# start of Source text

Me: sshhhhh, the house is right there *loading shotgun*
Realtor: *steps on a twig that snaps loudly*
House: *picks up garage and runs into the forest*
Me: for a realtor, you really suck at house hunting
Hotel California is basically a negative Yelp review with a two minute guitar solo.
Autocarrot sucks!
“Did you remember to take the dog out?”
Ah crap, I forgot
[Dog storms in] I sat at the restaurant for HOURS
DMV CLERK: go to the end of the line it’s gonna be a while
WAITER: excellent
Women. Can’t live with em, can’t live without titties.
dave is coming over
“normal dave or dave whos alwayes doing impressions of evrybody we know”
[from outside] hi guyes, its normal dave
“noooo
Assorted bandaid box-
3 in a size you need
12 you can make work
35 round to weigh box down
idea for a movie:
a bear who is a parent
captures a psychotherapist
to cook as dinner for the cubs
and the movie is called
(and i’m very very sorry)
“kids, i honeyed the shrink”
[leading strangers around an art museum] And here we have da Vinci’s Vitruvian man, a beautiful AND scientific representation of how humans were designed to fold “hot dog wise” and not “hamburger wise.” [i quickly usher people along as I see security shuffling towards me]
Halloween is great bc kids just show up at your door and hold out bags of candy for you to steal
Time really flies when you when you’re down a man at a crime scene clean up.
Zombie: Ugh. Brains again?
Zombie wife: Well it’s not like you’ll eat anything else, Greg!
My husband changed his cologne brand for the 1st time in 31 years. Now he smells like I’m having an affair.
Me: I’m not paying someone to do this job when I can do it myself.
Me, 30 minutes into job: I will pay someone all my money.
wife left me because I wouldn’t stop referring to bread as “acoustic toast”
BRAIN: it’s 4am u up?

# end of Source text

_Short task 1:_ In the joke collection, how many years had the husband used the same cologne brand before changing it?
_Short task 2:_ Write the next few lines of the joke collection, picking up right after its final line.

# start of Supplied material

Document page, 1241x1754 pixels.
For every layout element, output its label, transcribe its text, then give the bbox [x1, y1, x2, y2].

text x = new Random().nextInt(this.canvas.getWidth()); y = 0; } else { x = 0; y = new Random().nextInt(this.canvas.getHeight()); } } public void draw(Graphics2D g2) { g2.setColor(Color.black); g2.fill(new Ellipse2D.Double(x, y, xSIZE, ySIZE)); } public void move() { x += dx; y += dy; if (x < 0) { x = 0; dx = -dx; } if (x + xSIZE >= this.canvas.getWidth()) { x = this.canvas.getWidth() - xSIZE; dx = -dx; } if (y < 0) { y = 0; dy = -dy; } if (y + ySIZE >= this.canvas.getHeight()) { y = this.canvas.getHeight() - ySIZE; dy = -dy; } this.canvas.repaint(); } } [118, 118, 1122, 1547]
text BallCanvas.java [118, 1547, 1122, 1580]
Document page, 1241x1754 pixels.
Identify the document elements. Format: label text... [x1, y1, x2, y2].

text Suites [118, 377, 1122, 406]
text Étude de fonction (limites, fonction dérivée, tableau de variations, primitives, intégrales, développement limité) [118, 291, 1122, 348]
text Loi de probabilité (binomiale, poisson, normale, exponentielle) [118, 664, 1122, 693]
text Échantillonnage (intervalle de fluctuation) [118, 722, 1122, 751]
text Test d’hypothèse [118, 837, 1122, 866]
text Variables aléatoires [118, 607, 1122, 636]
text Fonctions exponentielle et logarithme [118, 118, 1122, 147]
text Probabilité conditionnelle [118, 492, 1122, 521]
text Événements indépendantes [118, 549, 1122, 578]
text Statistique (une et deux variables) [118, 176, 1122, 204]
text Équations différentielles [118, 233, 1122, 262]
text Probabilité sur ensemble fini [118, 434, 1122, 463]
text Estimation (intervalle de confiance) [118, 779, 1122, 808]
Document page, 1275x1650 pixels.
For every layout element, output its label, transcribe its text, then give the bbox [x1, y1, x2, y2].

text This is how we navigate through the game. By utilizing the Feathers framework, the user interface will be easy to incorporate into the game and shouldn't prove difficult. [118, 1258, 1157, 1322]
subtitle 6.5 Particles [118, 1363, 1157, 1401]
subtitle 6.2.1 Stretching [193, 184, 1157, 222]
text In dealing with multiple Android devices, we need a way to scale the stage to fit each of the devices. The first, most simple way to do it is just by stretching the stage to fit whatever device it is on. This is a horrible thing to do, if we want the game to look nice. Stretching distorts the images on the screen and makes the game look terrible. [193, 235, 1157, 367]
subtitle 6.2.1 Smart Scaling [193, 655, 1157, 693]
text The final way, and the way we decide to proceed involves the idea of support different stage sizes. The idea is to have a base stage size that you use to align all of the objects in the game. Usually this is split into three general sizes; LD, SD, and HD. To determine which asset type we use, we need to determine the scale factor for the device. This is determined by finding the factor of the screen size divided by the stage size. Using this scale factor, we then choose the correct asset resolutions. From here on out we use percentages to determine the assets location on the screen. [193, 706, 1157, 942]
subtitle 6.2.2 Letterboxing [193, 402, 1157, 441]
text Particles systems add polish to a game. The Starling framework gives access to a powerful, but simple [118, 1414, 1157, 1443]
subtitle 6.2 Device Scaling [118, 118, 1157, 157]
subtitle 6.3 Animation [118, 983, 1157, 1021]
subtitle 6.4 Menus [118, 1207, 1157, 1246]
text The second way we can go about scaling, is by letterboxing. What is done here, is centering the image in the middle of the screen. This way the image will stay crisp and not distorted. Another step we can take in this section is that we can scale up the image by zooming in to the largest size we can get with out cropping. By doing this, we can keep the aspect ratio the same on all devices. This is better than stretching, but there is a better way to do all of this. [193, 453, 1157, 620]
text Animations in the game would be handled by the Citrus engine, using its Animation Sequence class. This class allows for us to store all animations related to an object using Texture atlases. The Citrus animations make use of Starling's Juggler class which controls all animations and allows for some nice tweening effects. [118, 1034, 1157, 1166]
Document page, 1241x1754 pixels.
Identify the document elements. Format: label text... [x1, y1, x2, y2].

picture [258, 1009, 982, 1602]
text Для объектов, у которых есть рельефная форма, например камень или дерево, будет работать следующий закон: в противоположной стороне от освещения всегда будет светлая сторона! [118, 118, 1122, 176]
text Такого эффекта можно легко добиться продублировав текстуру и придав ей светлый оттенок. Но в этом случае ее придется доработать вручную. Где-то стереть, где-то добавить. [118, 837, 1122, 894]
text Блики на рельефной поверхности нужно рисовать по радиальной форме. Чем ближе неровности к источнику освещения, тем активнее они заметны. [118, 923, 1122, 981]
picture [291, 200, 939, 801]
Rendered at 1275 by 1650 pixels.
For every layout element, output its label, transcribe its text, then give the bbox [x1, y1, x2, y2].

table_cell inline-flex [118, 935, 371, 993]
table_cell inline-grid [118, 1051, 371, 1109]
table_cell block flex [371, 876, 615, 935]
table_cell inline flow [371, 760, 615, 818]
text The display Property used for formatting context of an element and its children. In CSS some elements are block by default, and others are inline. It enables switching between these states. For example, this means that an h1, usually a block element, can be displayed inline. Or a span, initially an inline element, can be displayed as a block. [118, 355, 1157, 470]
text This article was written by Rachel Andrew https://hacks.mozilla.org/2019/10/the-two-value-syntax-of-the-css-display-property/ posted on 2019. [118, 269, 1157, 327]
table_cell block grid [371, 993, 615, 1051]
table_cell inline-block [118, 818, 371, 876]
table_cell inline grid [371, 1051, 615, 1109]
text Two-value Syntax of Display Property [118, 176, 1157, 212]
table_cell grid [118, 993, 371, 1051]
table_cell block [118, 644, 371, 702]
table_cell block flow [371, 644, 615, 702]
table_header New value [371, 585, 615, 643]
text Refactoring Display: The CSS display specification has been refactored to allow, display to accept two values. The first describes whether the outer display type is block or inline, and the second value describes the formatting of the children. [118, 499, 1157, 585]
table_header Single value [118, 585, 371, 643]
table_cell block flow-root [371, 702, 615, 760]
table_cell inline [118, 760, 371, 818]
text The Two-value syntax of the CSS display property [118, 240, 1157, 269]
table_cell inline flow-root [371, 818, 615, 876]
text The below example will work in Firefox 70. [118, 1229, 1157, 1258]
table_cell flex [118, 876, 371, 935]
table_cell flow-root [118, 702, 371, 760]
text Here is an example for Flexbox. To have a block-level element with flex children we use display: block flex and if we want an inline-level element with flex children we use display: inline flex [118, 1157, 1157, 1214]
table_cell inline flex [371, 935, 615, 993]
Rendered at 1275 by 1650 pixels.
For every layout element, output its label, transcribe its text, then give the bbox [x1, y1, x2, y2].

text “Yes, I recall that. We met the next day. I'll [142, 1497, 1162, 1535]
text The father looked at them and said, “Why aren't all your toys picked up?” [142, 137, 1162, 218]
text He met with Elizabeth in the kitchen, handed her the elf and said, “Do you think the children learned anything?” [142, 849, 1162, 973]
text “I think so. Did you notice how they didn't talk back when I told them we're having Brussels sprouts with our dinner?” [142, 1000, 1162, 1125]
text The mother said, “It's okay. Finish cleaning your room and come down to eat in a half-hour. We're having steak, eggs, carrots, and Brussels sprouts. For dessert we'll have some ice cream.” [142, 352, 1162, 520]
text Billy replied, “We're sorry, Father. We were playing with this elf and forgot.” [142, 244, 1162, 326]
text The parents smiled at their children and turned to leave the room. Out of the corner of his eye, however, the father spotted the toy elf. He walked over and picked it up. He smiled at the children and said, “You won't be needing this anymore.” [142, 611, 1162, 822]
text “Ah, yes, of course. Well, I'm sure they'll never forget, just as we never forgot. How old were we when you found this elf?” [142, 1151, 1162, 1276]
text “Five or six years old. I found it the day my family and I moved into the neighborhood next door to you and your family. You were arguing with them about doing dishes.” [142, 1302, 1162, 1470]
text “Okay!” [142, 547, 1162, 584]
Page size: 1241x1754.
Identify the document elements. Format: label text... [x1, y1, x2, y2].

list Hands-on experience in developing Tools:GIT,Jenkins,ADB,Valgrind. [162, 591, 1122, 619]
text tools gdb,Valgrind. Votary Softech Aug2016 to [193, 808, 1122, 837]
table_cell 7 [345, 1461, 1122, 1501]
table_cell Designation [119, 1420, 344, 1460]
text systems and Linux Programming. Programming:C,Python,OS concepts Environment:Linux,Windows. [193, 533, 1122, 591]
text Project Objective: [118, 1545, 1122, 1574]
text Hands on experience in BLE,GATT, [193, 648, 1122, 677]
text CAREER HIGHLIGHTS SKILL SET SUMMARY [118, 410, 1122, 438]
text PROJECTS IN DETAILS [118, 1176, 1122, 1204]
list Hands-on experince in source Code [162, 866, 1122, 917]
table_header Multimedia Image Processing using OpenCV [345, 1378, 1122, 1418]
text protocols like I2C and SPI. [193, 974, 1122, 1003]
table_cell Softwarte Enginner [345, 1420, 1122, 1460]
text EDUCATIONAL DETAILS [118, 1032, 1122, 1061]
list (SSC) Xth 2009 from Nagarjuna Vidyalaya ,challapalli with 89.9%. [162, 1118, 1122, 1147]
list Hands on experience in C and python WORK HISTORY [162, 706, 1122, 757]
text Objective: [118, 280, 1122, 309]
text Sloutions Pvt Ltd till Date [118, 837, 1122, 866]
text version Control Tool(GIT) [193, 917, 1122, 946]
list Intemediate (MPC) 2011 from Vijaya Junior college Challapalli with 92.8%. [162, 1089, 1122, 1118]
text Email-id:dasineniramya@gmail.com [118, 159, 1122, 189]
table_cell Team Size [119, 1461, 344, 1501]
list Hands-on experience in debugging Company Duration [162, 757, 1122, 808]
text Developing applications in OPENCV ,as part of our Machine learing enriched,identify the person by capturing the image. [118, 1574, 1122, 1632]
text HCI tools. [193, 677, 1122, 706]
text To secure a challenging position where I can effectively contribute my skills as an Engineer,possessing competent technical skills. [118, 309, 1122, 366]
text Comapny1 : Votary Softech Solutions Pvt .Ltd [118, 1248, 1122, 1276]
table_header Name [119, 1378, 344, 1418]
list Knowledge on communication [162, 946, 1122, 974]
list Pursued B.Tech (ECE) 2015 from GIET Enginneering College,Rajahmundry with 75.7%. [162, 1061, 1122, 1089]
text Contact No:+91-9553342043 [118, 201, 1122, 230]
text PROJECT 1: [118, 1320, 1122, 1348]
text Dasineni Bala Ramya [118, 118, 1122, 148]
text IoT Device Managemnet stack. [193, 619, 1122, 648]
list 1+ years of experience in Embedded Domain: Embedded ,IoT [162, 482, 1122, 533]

# end of Supplied material

_Exercise response 1:_ 31 years.

_Exercise response 2:_
ME: leave me alone
B: who was our grade 5 teacher?
M: stop
B: why’s our eye itchy?
M: I’m ignoring u
B: engage bladder
Coral is stupid in my opinion. You’re a rock that can die? Sounds like the worst of both worlds but “you do you”
If I had a time machine I’d bring all the Home Depot skeletons I could find to the Victorian age and surround a village with them while they all slept
Why does the dentist have to take an X-ray of my teeth. They right there bro
People always ask me why there’s a chair in my shower. Who the hell eats chili standing up?
Keep slugs out of your garden by building a tiny slug-sized amusement park next to it with slow safe rides.
Lady in packed doc office waiting room: This whole county has flu or pneumonia. It’s crazy. My office has 30 people, 14 are out with the flu
Me: *quietly moves to opposite side of waiting room*
Leaving a watermelon on someone’s doorstep in the middle of night is a pretty inexpensive way to occupy a portion of their mind forever.
I could never be a hostage taker, too many phone calls
HIM: I’m sorry I spilled my drink, I ruined your jacket.
FIRST GUY TO WEAR A REVERSIBLE JACKET: *Trying very hard to contain excitement* Actually, you didn’t.